### Task brief
From the line with "Partager par email" to the final line, print the records exactly as they are.

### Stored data
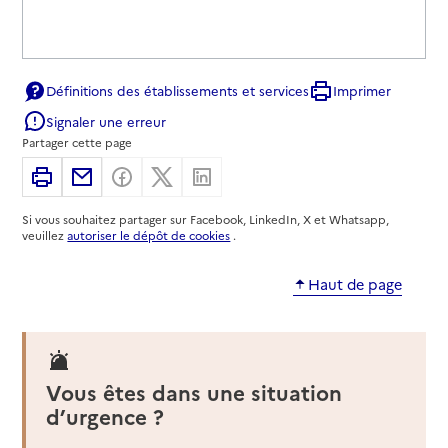
Définitions des établissements et services
Imprimer
Signaler une erreur
Partager cette page
Imprimer
Partager par email
Partager sur Facebook
Partager sur X
Partager sur Linkedin
Si vous souhaitez partager sur Facebook, LinkedIn, X et Whatsapp,
veuillez
autoriser le dépôt de cookies
.
Haut de page
Vous êtes dans une situation
d’urgence ?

### Task answer
Partager par email
Partager sur Facebook
Partager sur X
Partager sur Linkedin
Si vous souhaitez partager sur Facebook, LinkedIn, X et Whatsapp,
veuillez
autoriser le dépôt de cookies
.
Haut de page
Vous êtes dans une situation
d’urgence ?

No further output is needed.